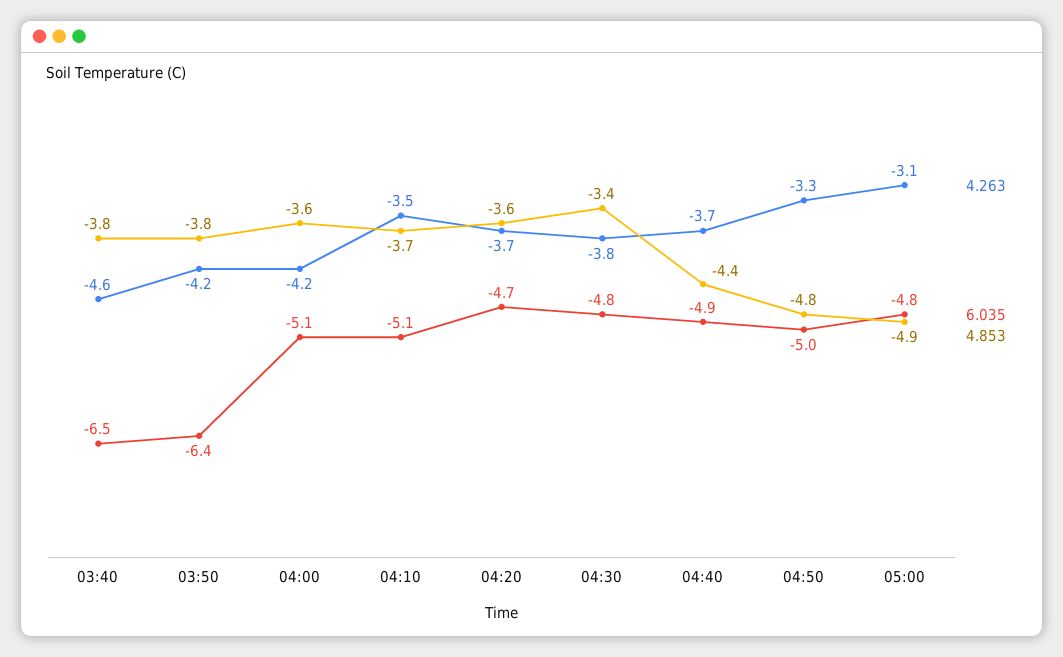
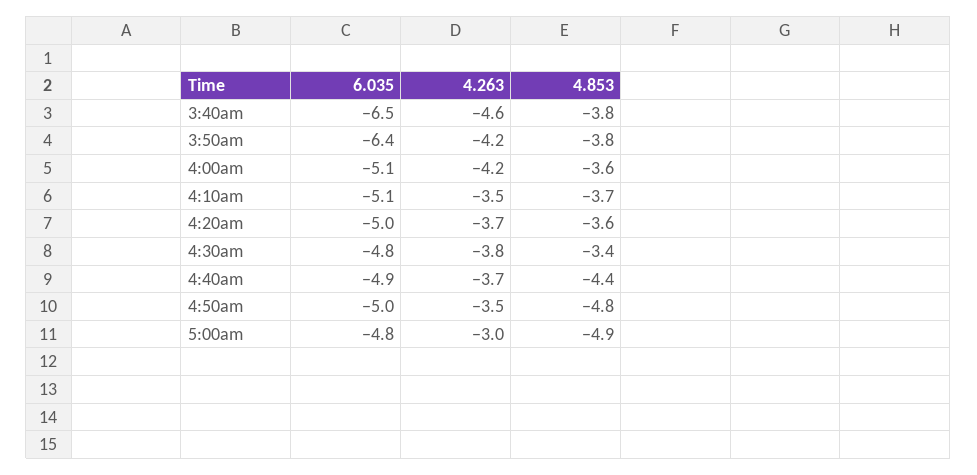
  {
    "4.263": {
      "03:40": -4.6,
      "03:50": -4.2,
      "04:00": -4.2,
      "04:10": -3.5,
      "04:20": -3.7,
      "04:30": -3.8,
      "04:40": -3.7,
-     "04:50": -3.3,
+     "04:50": -3.5,
-     "05:00": -3.1
+     "05:00": -3
    },
    "6.035": {
      "03:40": -6.5,
      "03:50": -6.4,
      "04:00": -5.1,
      "04:10": -5.1,
-     "04:20": -4.7,
+     "04:20": -5,
      "04:30": -4.8,
      "04:40": -4.9,
      "04:50": -5,
      "05:00": -4.8
    },
    "4.853": {
      "03:40": -3.8,
      "03:50": -3.8,
      "04:00": -3.6,
      "04:10": -3.7,
      "04:20": -3.6,
      "04:30": -3.4,
      "04:40": -4.4,
      "04:50": -4.8,
      "05:00": -4.9
    }
  }

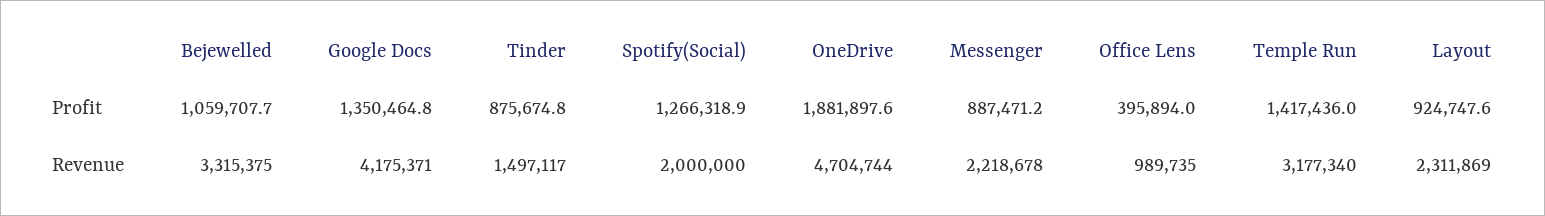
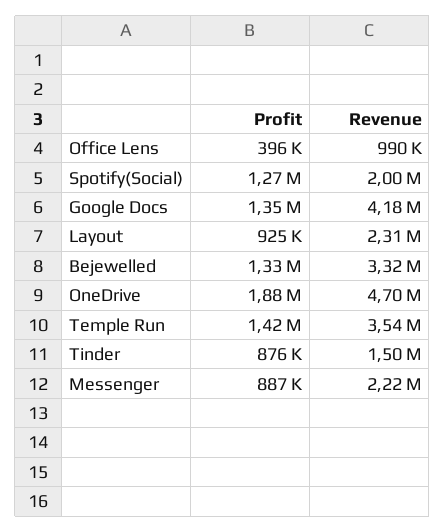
  {
    "Bejewelled": {
-     "Profit": 1059707.7,
+     "Profit": 1330000,
      "Revenue": 3315375
    },
    "Google Docs": {
      "Profit": 1350464.8,
      "Revenue": 4175371
    },
    "Tinder": {
      "Profit": 875674.8,
      "Revenue": 1497117
    },
    "Spotify(Social)": {
      "Profit": 1266318.9,
      "Revenue": 2000000
    },
    "OneDrive": {
      "Profit": 1881897.6,
      "Revenue": 4704744
    },
    "Messenger": {
      "Profit": 887471.2,
      "Revenue": 2218678
    },
    "Office Lens": {
      "Profit": 395894,
      "Revenue": 989735
    },
    "Temple Run": {
      "Profit": 1417436,
-     "Revenue": 3177340
+     "Revenue": 3540000
    },
    "Layout": {
      "Profit": 924747.6,
      "Revenue": 2311869
    }
  }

Task goal: Retype all the data exactly, please, without pictures.

Solution to this problem:
  {
    "4.263": {
      "03:40": -4.6,
      "03:50": -4.2,
      "04:00": -4.2,
      "04:10": -3.5,
      "04:20": -3.7,
      "04:30": -3.8,
      "04:40": -3.7,
-     "04:50": -3.3,
+     "04:50": -3.5,
-     "05:00": -3.1
+     "05:00": -3
    },
    "6.035": {
      "03:40": -6.5,
      "03:50": -6.4,
      "04:00": -5.1,
      "04:10": -5.1,
-     "04:20": -4.7,
+     "04:20": -5,
      "04:30": -4.8,
      "04:40": -4.9,
      "04:50": -5,
      "05:00": -4.8
    },
    "4.853": {
      "03:40": -3.8,
      "03:50": -3.8,
      "04:00": -3.6,
      "04:10": -3.7,
      "04:20": -3.6,
      "04:30": -3.4,
      "04:40": -4.4,
      "04:50": -4.8,
      "05:00": -4.9
    }
  }

  {
    "Bejewelled": {
-     "Profit": 1059707.7,
+     "Profit": 1330000,
      "Revenue": 3315375
    },
    "Google Docs": {
      "Profit": 1350464.8,
      "Revenue": 4175371
    },
    "Tinder": {
      "Profit": 875674.8,
      "Revenue": 1497117
    },
    "Spotify(Social)": {
      "Profit": 1266318.9,
      "Revenue": 2000000
    },
    "OneDrive": {
      "Profit": 1881897.6,
      "Revenue": 4704744
    },
    "Messenger": {
      "Profit": 887471.2,
      "Revenue": 2218678
    },
    "Office Lens": {
      "Profit": 395894,
      "Revenue": 989735
    },
    "Temple Run": {
      "Profit": 1417436,
-     "Revenue": 3177340
+     "Revenue": 3540000
    },
    "Layout": {
      "Profit": 924747.6,
      "Revenue": 2311869
    }
  }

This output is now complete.